Peter Lock, Director, Consulting, Deloitte MCS Ltd spoke about Health and Social Care working in partnership with the private sector.  The private sector are well ahead of the NHS in technology and digital.  For innovation, digital or AI, the technology side is 5% of it; the other 95% is business, numbers, data and rounded knowledge is needed.   He recommends pragmatism about working with the private sector. 

Dr Andrew Winter, Chair, NHS Boards Digital Leads Group (Health):  spoke about telling a compelling story so that those who will fund digital transformation, can buy into it.  As an example of keeping things simple Dr Winter described his work with the NHS Vaccine App and that there was constant pressure to make it more complicated. 

With this course we will learn how to describe the future state in a tangible way to get people on board.

European perspectives

We listened to presentations from Finland, Estonia, Holland and Catalonia: European perspectives on digital, current practice, lessons learned and future plans.  Blind spots to watch out for, from hard won experience. 

Later in the afternoon we were reassured about all the support available to us – from the University, from our employers and mentors, as well as from our peer group.  This will be pivotal in helping us succeed at learning while working.  We were given the outline of the course structure and how to access the online learning via Edinburgh University’s new Learn Ultra System. 

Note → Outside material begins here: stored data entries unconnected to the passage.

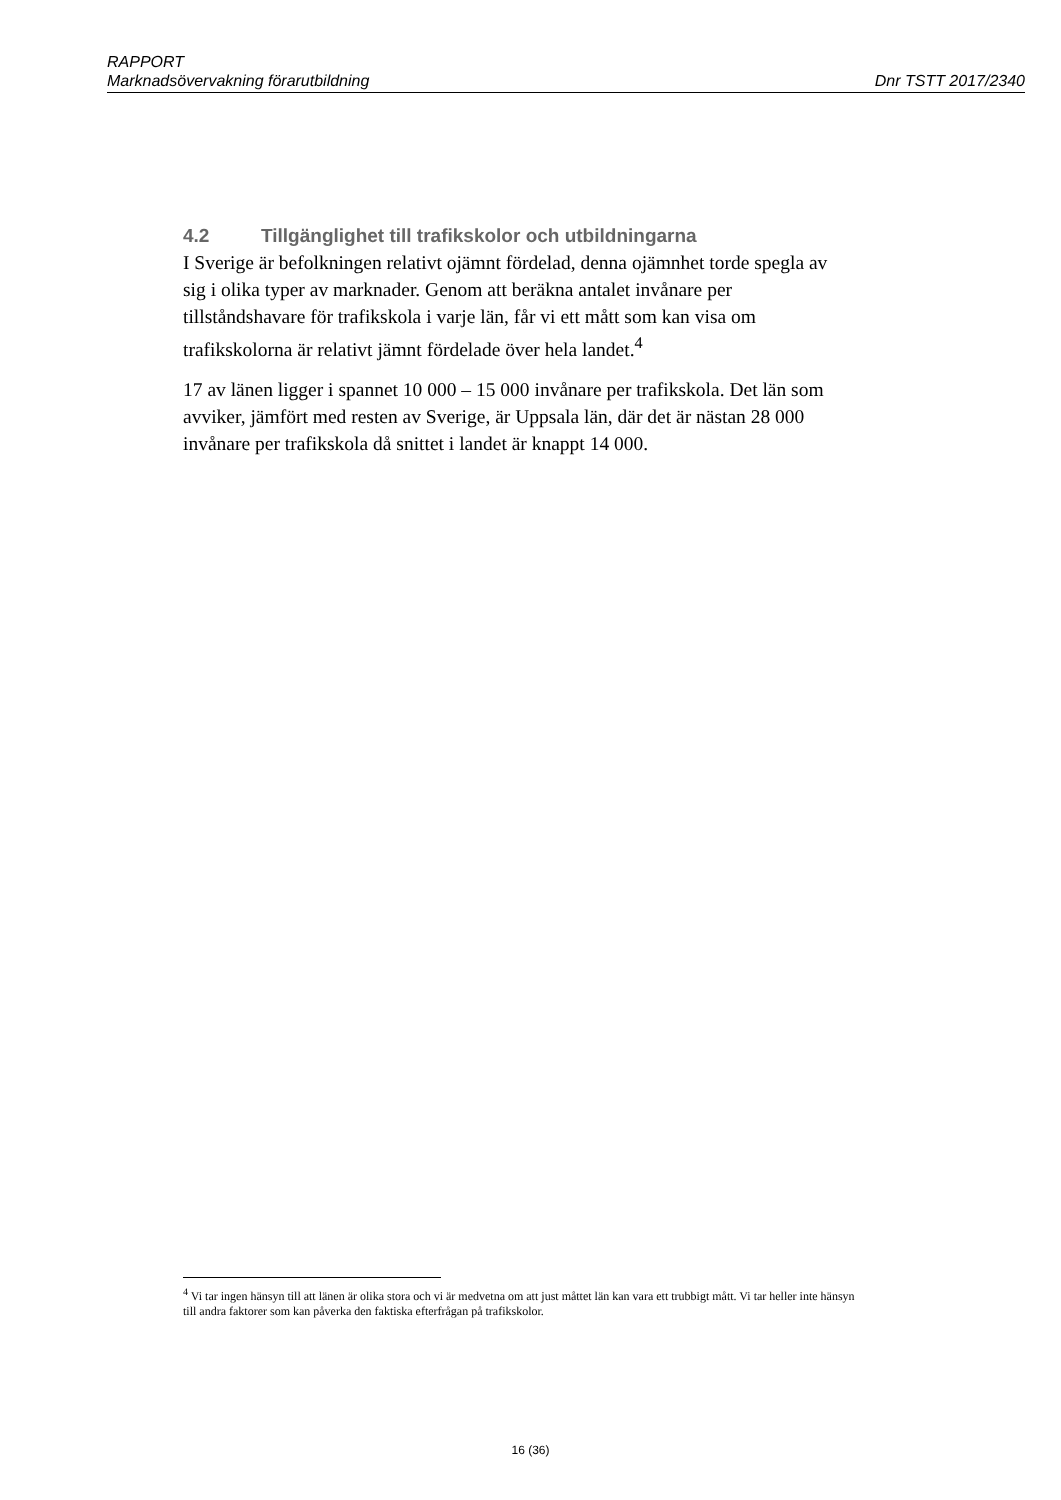RAPPORT
Marknadsövervakning förarutbildning Dnr TSTT 2017/2340
4.2 Tillgänglighet till trafikskolor och utbildningarna
I Sverige är befolkningen relativt ojämnt fördelad, denna ojämnhet torde spegla av sig i olika typer av marknader. Genom att beräkna antalet invånare per tillståndshavare för trafikskola i varje län, får vi ett mått som kan visa om trafikskolorna är relativt jämnt fördelade över hela landet.<sup>4</sup>
17 av länen ligger i spannet 10 000 – 15 000 invånare per trafikskola. Det län som avviker, jämfört med resten av Sverige, är Uppsala län, där det är nästan 28 000 invånare per trafikskola då snittet i landet är knappt 14 000.
<sup>4</sup> Vi tar ingen hänsyn till att länen är olika stora och vi är medvetna om att just måttet län kan vara ett trubbigt mått. Vi tar heller inte hänsyn till andra faktorer som kan påverka den faktiska efterfrågan på trafikskolor.
16 (36)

Peer groups and relationships

We are encouraged to build relationships with our executive sponsors, demonstrating the impact of our learning, so we can filter it down, enabling our colleagues and providing tangible benefits to our organisations. 

We met our allocated peer groups of 6 or 7 students and discussed;

What have we learned today? 

What does digital leadership mean to us? 

We were asked to give our group a name and encouraged to connect and get to know each other so we could support each other’s learning journey.  By the time we left after dinner, Microsoft Teams channels and Whatsapp groups were created. 

Now is the time for Allied Health Professionals and everyone in the NHS, in care, and in housing to embrace the power and opportunities that digital transformation can present.   To ensure digital inclusion and choice are built in from the foundations.  It is essential to see and live the vision: patients and their data at the centre and health and care systems working around and for each individual.

Being a student again is exciting and the Digital Transformation in Health and Social Care programme, online via Edinburgh University, is an opportunity I feel privileged and thankful for.  What a wonderful start to the programme!